Regan MacNeil appears in the television series The Exorcist. As an adult she changed her name to Angela Rance to escape the demons, but they find her again and attack her family, possessing her younger daughter Casey; she makes a deal with Pazuzu to allow him to possess her once again in order to save Casey's life. While possessing her, Pazuzu murders her mother, Chris. Regan, with the help of the priests Tomas Ortega and Marcus Keane, finds the strength to once again exorcise the demon from her body and soul, but he retaliates by breaking her back, rendering her paralyzed but still alive.

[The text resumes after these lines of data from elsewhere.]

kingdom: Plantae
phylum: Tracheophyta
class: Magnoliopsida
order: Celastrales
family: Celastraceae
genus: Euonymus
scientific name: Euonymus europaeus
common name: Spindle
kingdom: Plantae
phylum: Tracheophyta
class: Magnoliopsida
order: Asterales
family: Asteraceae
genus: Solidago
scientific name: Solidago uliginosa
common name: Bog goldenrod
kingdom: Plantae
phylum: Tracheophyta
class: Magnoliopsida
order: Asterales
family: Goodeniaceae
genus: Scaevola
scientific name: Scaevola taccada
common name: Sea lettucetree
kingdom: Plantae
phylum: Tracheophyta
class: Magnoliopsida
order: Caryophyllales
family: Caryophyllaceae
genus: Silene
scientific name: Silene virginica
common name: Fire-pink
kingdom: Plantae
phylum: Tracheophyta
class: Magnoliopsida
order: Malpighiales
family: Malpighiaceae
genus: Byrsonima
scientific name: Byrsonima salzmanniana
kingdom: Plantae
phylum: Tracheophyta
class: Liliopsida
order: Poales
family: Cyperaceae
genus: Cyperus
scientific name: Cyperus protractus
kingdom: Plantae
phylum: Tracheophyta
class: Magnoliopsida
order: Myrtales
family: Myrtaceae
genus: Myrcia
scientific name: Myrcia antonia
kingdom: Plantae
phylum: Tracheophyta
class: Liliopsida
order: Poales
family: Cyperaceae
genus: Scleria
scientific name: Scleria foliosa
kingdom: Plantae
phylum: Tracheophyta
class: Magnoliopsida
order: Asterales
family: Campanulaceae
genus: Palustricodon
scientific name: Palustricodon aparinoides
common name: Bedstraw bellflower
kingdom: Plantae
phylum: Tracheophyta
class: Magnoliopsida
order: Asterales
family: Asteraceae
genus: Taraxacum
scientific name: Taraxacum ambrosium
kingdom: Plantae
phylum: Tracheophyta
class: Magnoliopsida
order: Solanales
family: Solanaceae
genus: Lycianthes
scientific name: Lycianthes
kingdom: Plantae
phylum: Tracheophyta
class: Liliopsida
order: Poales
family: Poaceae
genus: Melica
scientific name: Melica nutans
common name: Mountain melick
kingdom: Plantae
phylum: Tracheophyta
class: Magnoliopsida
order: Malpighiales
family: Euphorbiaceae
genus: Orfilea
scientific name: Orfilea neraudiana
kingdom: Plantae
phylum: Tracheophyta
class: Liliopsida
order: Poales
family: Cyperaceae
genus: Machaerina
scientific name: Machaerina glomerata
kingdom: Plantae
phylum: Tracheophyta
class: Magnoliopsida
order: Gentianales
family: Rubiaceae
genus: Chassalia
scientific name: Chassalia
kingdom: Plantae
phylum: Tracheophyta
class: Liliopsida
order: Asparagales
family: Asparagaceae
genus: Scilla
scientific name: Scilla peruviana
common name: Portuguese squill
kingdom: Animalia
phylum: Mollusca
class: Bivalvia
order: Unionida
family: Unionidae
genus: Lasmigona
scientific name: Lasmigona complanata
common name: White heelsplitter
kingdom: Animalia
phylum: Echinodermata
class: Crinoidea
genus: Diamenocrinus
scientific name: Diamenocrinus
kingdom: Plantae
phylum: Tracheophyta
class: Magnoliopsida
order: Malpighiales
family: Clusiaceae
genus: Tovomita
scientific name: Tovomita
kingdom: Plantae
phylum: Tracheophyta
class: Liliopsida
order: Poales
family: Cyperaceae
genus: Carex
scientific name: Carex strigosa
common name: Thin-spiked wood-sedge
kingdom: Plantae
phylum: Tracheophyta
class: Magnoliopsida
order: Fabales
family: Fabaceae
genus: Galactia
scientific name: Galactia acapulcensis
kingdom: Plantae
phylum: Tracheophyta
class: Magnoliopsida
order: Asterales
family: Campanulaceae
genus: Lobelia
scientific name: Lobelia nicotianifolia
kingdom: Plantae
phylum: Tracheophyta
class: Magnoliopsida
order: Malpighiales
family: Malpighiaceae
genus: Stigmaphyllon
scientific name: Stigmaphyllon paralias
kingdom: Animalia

In December 2020, a reboot of The Exorcist was announced to be in the works from Blumhouse Productions. In July 2021, a trilogy of direct sequels to the original film were confirmed to be in development. Ellen Burstyn was to reprise her role as Chris MacNeil, but Linda Blair wrote on Twitter that she had not been contacted to reprise her role of Regan MacNeil: "As of now, there has not been any discussions about me participating or reprising my role. I wish all those involved the best and I appreciate the loyalty and passion the fans have for The Exorcist and my character." Blair would go on to reprise the role in The Exorcist: Believer.

==Portrayals==

Actress April Winchell states that she was considered for the role until she developed pyelonephritis, which caused her to be hospitalized and ultimately dropped. Pamelyn Ferdin was a candidate for the role, but the producers may have felt she was too well-known. Denise Nickerson was also considered and offered the role, but her parents rejected it on her behalf after reading the film's script.

An adult Regan MacNeil appears in the television series The Exorcist portrayed by Geena Davis.

==In popular culture==
- In the Supernatural season 2 episode "The Usual Suspects", Linda Blair guest-stars as a police detective helping them against an apparent vengeful spirit. At the end of the episode, Dean Winchester comments that Linda's character looks familiar as he suddenly craves pea soup.
- In the 2001 comedy horror film Scary Movie 2, Regan and Pazuzu's characters are parodied in the prologue of the film in a satirical exorcism done by a parody of Father Karras and Father Merrin, portrayed by Andy Richter and James Woods, respectively.
- In the 2003 Flash game The Maze, also known as Scary Maze Game, by developer Jeremy Winterrowd, a publicity photo of Pazuzu-possessed Regan's face is used as a screamer in the final level.